** Opening INFORMATION SUPPLIED block **

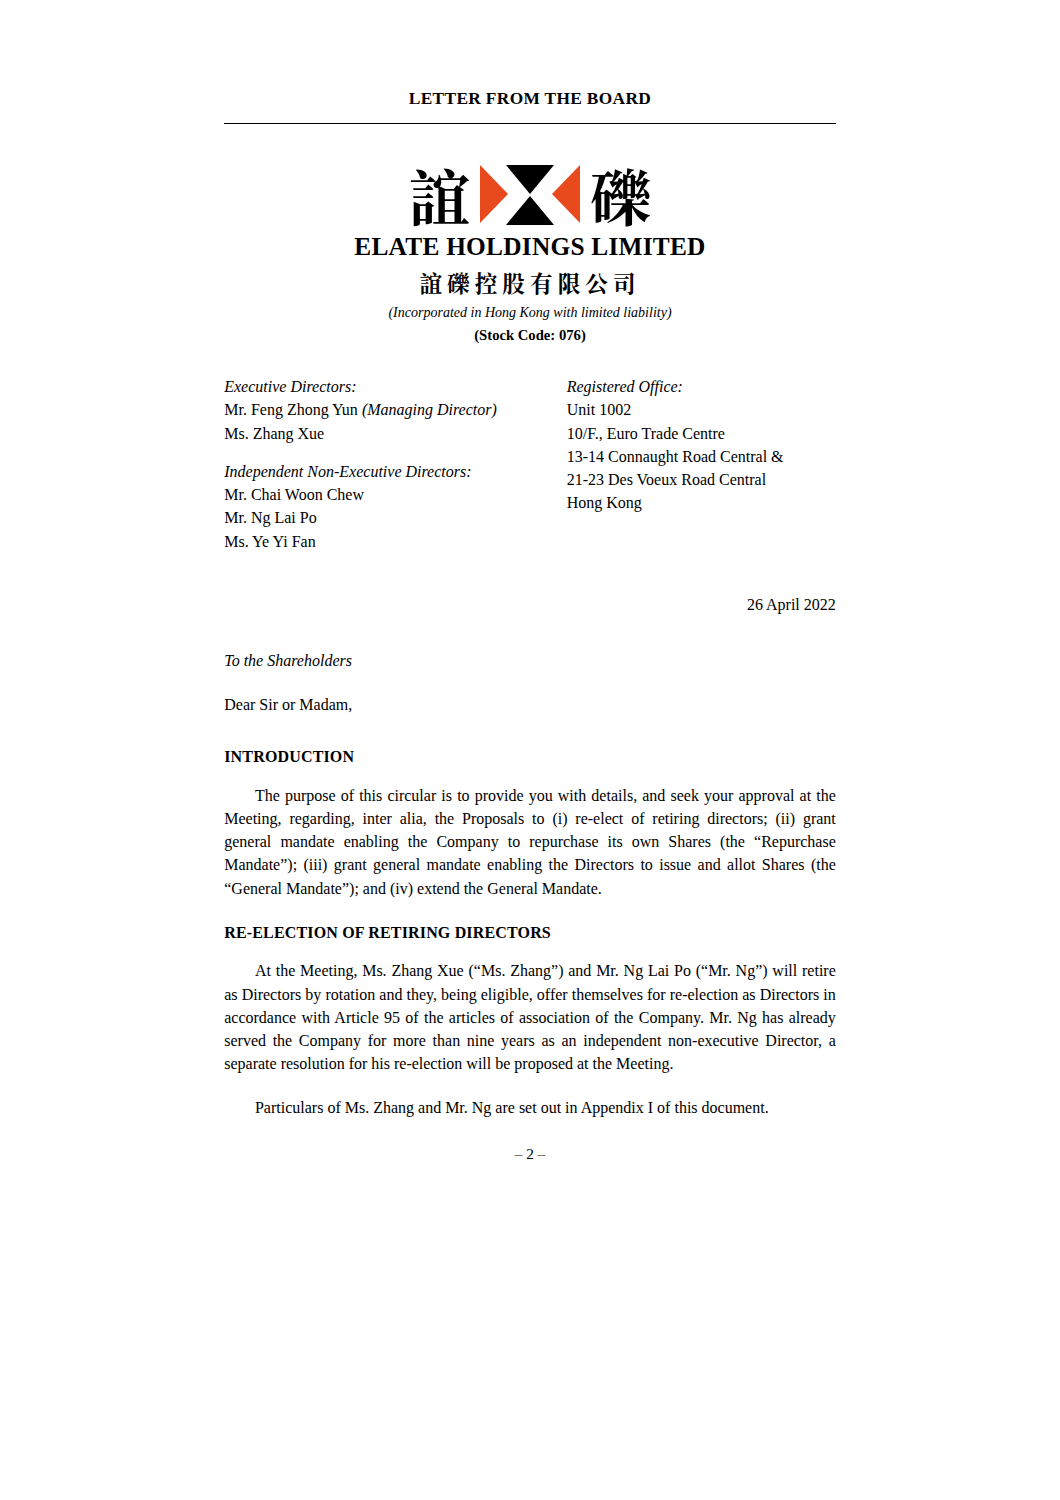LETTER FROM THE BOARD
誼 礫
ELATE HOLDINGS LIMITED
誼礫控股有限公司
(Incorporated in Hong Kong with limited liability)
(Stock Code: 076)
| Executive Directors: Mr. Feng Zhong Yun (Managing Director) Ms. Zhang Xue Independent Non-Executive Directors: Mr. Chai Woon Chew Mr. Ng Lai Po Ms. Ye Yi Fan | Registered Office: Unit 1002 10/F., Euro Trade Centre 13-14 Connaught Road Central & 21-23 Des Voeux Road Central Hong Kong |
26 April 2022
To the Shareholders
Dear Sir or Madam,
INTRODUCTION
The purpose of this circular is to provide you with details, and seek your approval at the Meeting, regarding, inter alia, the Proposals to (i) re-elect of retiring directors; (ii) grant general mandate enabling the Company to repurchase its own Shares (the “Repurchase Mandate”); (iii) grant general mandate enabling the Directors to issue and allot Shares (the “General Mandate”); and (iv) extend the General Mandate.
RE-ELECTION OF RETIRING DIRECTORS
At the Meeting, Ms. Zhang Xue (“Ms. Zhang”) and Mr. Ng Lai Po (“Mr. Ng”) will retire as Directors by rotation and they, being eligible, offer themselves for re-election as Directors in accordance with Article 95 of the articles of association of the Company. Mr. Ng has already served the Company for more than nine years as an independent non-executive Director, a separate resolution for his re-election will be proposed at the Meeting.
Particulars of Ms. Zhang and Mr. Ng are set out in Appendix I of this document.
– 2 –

** Closing INFORMATION SUPPLIED block **
** Opening INFORMATION SUPPLIED block **

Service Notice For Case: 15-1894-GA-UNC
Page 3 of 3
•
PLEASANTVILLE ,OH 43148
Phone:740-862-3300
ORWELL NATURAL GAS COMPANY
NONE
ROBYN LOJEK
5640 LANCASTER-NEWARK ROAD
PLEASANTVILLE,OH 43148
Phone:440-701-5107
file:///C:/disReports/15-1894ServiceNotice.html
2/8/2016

** Closing INFORMATION SUPPLIED block **
** Opening INFORMATION SUPPLIED block **

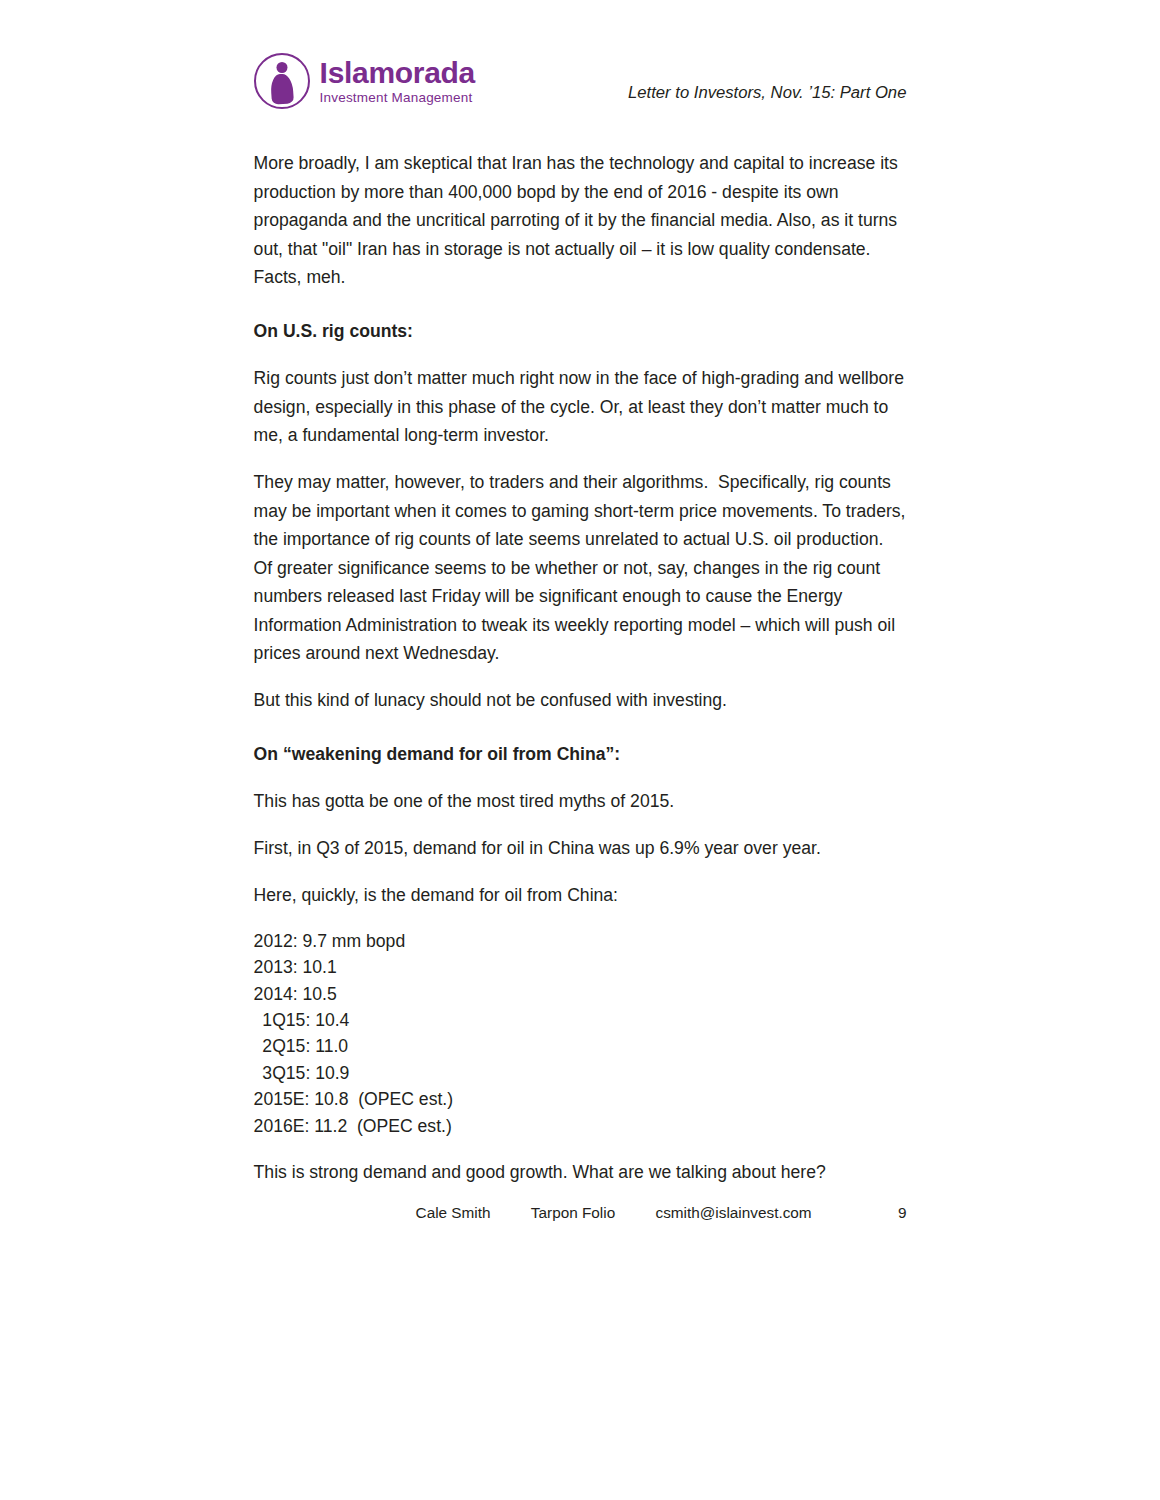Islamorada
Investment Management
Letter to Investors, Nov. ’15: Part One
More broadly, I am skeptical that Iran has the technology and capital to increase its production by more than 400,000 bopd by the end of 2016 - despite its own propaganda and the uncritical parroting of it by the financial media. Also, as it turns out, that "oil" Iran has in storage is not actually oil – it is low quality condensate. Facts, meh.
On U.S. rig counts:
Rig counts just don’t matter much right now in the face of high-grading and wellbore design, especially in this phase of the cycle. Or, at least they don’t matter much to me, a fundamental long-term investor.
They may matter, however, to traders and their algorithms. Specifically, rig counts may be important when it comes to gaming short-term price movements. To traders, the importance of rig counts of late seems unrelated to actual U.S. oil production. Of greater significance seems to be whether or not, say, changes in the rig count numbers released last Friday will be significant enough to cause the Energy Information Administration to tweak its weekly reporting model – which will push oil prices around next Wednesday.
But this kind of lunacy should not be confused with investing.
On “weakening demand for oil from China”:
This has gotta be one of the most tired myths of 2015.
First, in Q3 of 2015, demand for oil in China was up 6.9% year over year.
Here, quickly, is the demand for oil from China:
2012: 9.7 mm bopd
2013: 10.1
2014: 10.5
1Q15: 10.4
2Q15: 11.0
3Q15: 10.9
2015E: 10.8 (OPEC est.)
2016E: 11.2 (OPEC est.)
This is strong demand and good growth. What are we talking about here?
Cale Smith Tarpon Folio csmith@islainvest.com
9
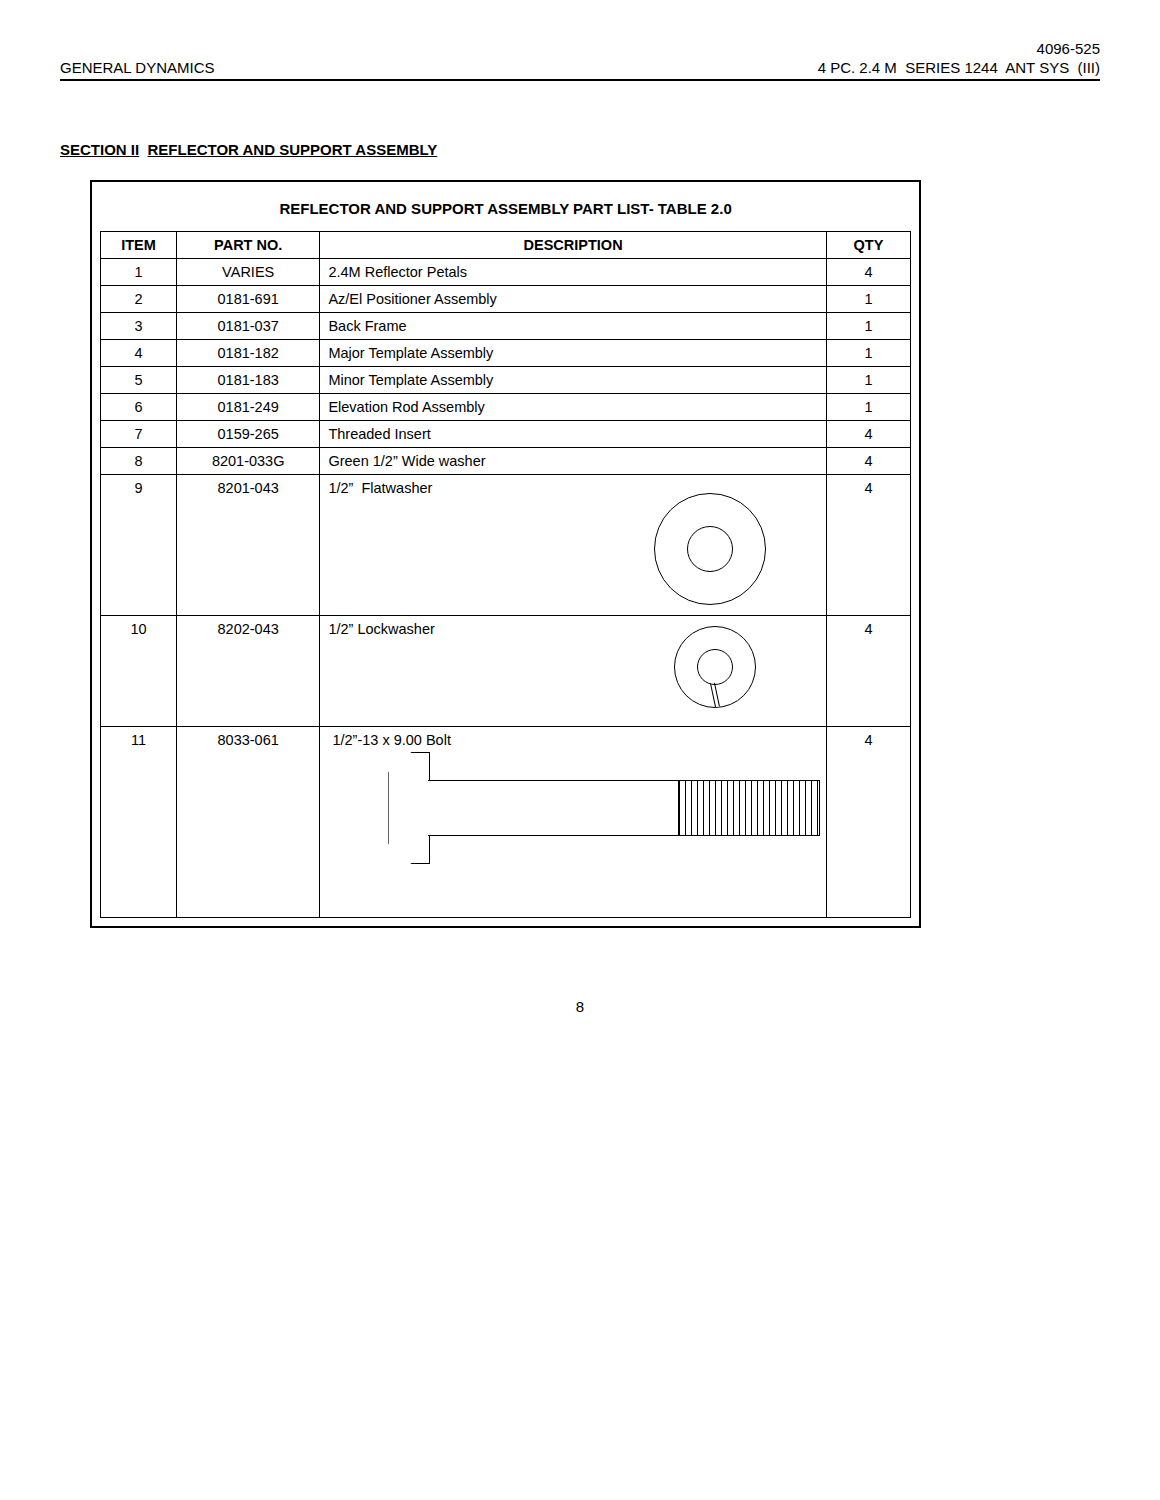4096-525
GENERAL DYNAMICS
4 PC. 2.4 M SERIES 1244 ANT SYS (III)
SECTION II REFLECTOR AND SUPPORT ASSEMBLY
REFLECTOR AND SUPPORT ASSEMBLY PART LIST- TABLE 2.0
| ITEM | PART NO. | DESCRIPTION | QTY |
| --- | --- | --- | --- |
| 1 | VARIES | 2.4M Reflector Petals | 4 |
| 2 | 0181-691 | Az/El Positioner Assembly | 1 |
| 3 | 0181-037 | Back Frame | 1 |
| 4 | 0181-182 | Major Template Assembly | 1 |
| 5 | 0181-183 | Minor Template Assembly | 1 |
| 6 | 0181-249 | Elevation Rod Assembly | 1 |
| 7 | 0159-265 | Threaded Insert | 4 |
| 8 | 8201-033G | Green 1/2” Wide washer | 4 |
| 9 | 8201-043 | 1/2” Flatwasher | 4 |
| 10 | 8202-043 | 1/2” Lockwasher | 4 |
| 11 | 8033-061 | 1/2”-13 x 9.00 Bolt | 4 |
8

** Closing INFORMATION SUPPLIED block **

THE PROBLEM:
In the listing above, find every line with the word "SUPPORT" and copy it out.

WRITTEN SOLUTION:
SECTION II REFLECTOR AND SUPPORT ASSEMBLY
REFLECTOR AND SUPPORT ASSEMBLY PART LIST- TABLE 2.0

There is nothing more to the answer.